Today physicians live in fear of being accused of imaginary sins. That fear only makes their ability to provide care more difficult and less effective. My best advice is to remove draconian punishment and to solve financial problems in financial ways, and to forget about threatening doctors in order to instill fear in the healthcare environment to reduce costs.
My understanding of value-based care is that payment to physicians should be based on some kind of vague or amorphous value. The main problem with trying to leverage the patient/physician relationship in order to control care is that physician payment is comprised of approximately 10 percent of the healthcare dollar. Since 90 percent of our taxpayer dollars go elsewhere than to physicians, we should really be looking at the other places these dollars are going:
Hospital and clinic buildings and machines owned by private equity companies,
CMS, including Medicaid, Medicare, and Medicare Advantage plans,
Big Pharma,
Insurance companies,
Locums companies, (90 percent of locums costs reimbursed by federal government---meaning tax payers), and
Large hospital corporations such as Medica and UnitedHealth.

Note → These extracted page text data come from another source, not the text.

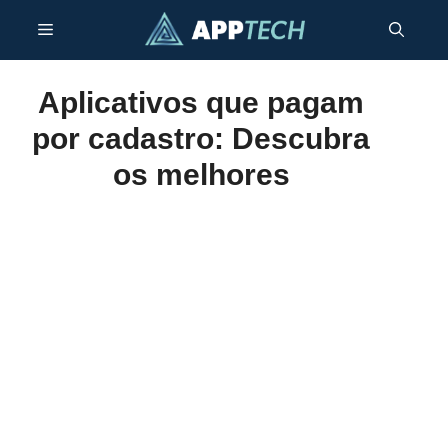
Skip
Menu
to
content
Aplicativos que pagam
por cadastro: Descubra
os melhores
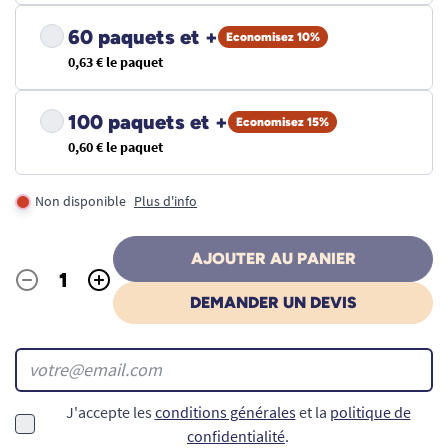
60 paquets et +
Economisez 10%
0,63 € le paquet
100 paquets et +
Economisez 15%
0,60 € le paquet
Non disponible
Plus d'info
AJOUTER AU PANIER
-
+
Quantité
DEMANDER UN DEVIS
J'accepte les
conditions générales
et la
politique de
confidentialité
.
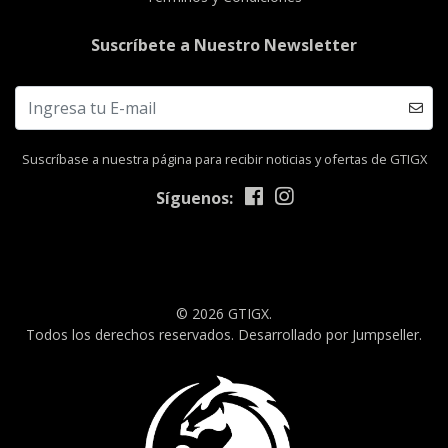
Suscríbete a Nuestro Newsletter
Suscríbase a nuestra página para recibir noticias y ofertas de GTIGX
Síguenos:
© 2026 GTIGX.
Todos los derechos reservados.
Desarrollado por Jumpseller
.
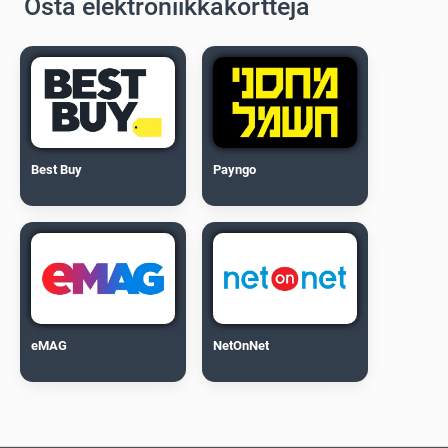
Osta elektroniikkakortteja
Best Buy
Payngo
eMAG
NetOnNet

After we have addressed the financial problems caused by these corporations, we can work on the much bigger and entirely separate problem of determining value. Although there are many physicians who are interested mainly in providing value to their patients, there are some who really don’t care. There’s nothing that CMS or anybody else can do to get physicians who don’t care to care. Adding fear of draconian punishment will not fix the problem of physicians who do not care. As Elizabeth Rosenthal says, only legislators can fix the problems with our dysfunctional healthcare system.
It would only take one stroke of a pen from legislators to turn off the syphoning of healthcare dollars away from patient care.
Thanks CC! As we wrote about 35 years ago in our book Modern Medicine: What You're Dying to Know, our legislators need to protect the public, that's their job, although it's often hard to tell. Unfortunately, many of the spigots are in the government. Look at CMS! Each year CMS spends (wastes) $83 to $88 billion on Medicare Advantage, a 30-year-old misguided effort to privatize Medicare. Oz has just added another 25 billion, so 113 billion of debt in one year, every year. MedPAC chair, PhD Michael Chernew is happy to report to our legislators that Medicare Advantage provides less care for more money than Traditional Medicare. Makes sense ONLY if you own the private equity Medicare Advantage stocks, as Oz does, and probably many senators do too. It seems that private inurement is alive and well in Washington DC! Legislators looking after themselves first and foremost. We could save $113 billion per year, provide MUCH BETTER care to our consumers, and give MUCH LESS grief to our providers with either the stroke of the presidents pen or one months of legislative action. BUT! I have emailed my two ND senators, my ND Rep, and DOGE regarding saving tones of waste fraud and abuse. No response from DOGE and my Rep. AI response from both senators telling me how wonderful Medicare Advantage is. So although they could go a long way to fixing this...it will probably take a grass roots effort to overcome private inurement.
Brilliant reveal. Who's going to turn off the tap of misdirected profits?